▶ **Work to be completed**
Repeat the listing that follows, character for character, minus the pictures.

▶ **Records provided**
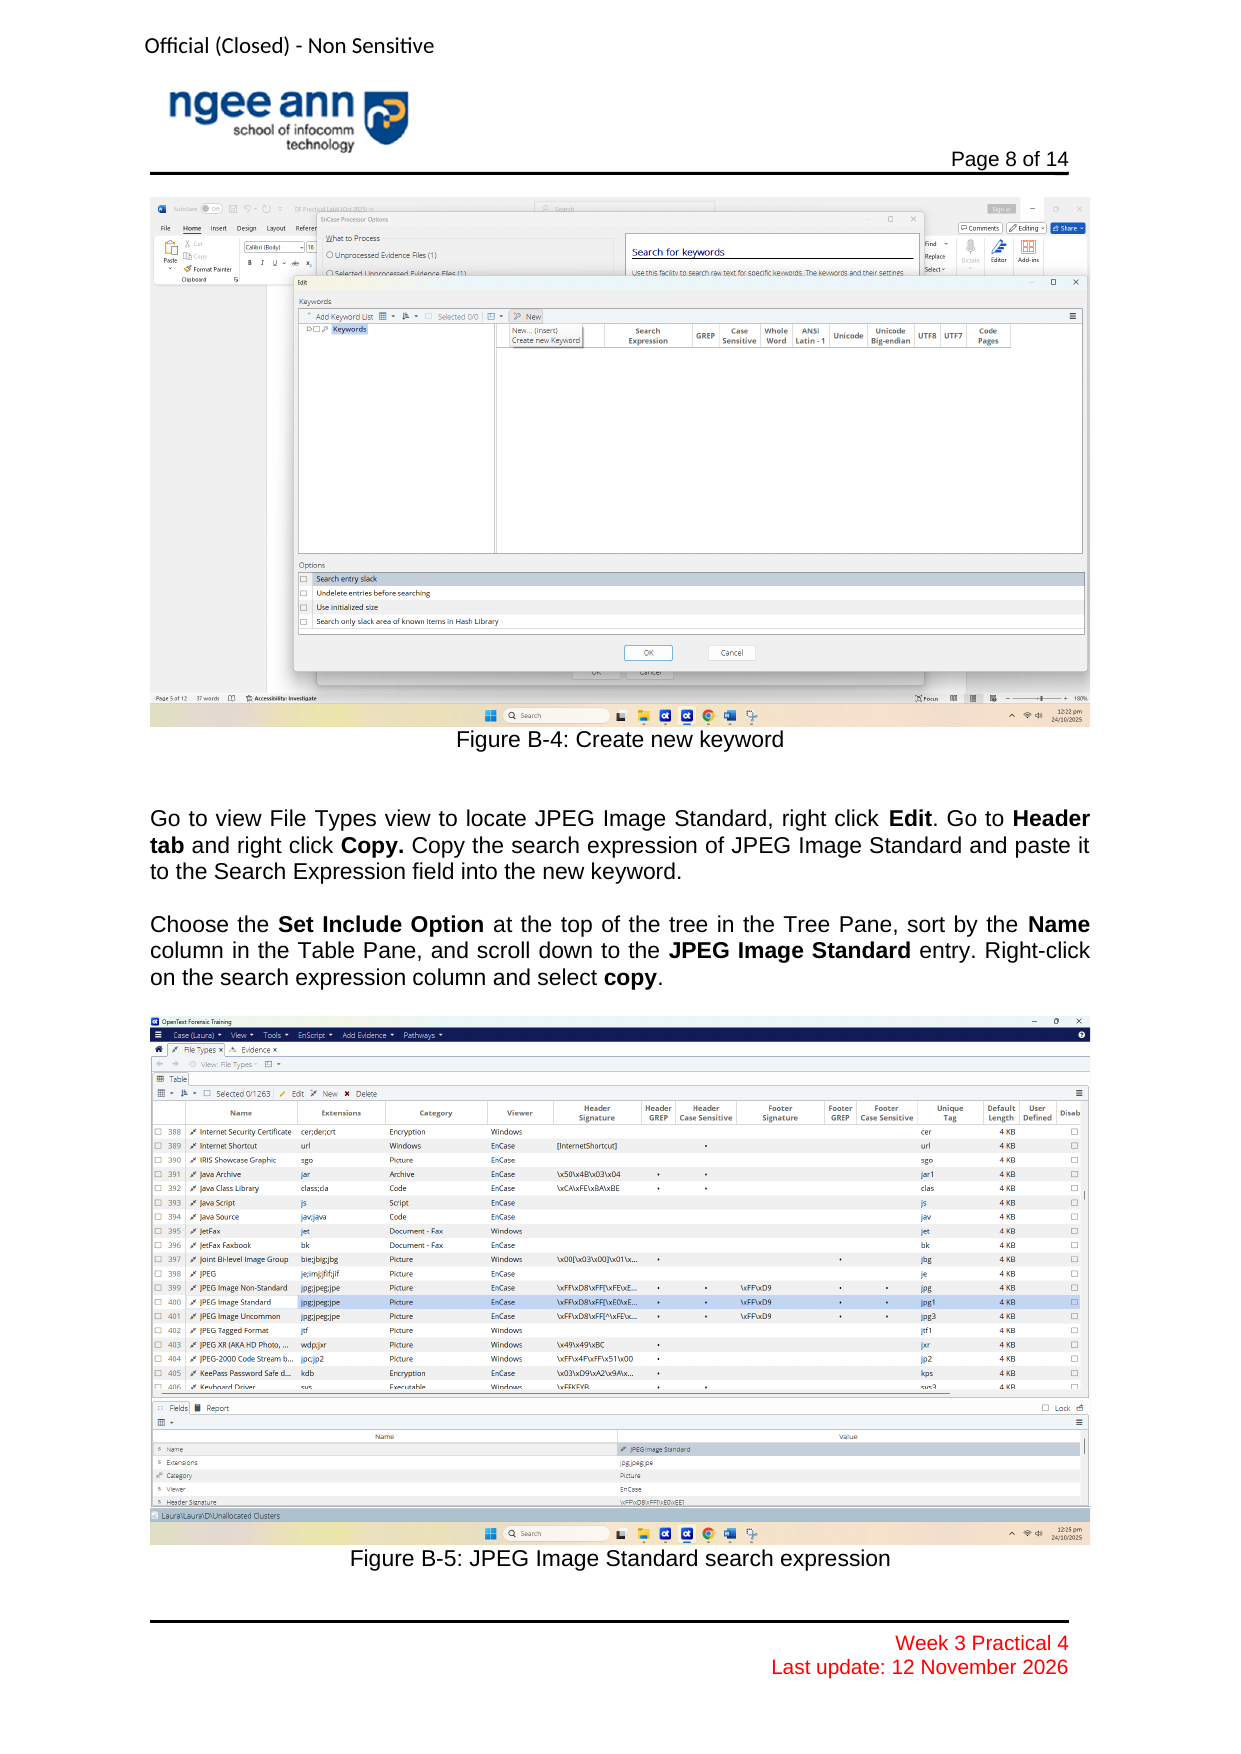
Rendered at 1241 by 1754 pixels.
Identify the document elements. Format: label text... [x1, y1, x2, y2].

picture [150, 197, 1091, 727]
picture [150, 75, 426, 167]
text Go to view File Types view to locate JPEG Image Standard, right click Edit. Go to Header tab and right click Copy. Copy the search expression of JPEG Image Standard and paste it to the Search Expression field into the new keyword. [150, 805, 1090, 884]
text Figure B-5: JPEG Image Standard search expression [150, 1545, 1090, 1571]
text Figure B-4: Create new keyword [150, 727, 1090, 753]
text Choose the Set Include Option at the top of the tree in the Tree Pane, sort by the Name column in the Table Pane, and scroll down to the JPEG Image Standard entry. Right-click on the search expression column and select copy. [150, 911, 1090, 990]
picture [150, 1016, 1091, 1545]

▶ **Answer space**
Rendered at 1241 by 1754 pixels.
Identify the document elements. Format: label text... [x1, y1, x2, y2].

picture [150, 197, 1091, 727]
picture [150, 75, 426, 167]
text Go to view File Types view to locate JPEG Image Standard, right click Edit. Go to Header tab and right click Copy. Copy the search expression of JPEG Image Standard and paste it to the Search Expression field into the new keyword. [150, 805, 1090, 884]
text Figure B-5: JPEG Image Standard search expression [150, 1545, 1090, 1571]
text Figure B-4: Create new keyword [150, 727, 1090, 753]
text Choose the Set Include Option at the top of the tree in the Tree Pane, sort by the Name column in the Table Pane, and scroll down to the JPEG Image Standard entry. Right-click on the search expression column and select copy. [150, 911, 1090, 990]
picture [150, 1016, 1091, 1545]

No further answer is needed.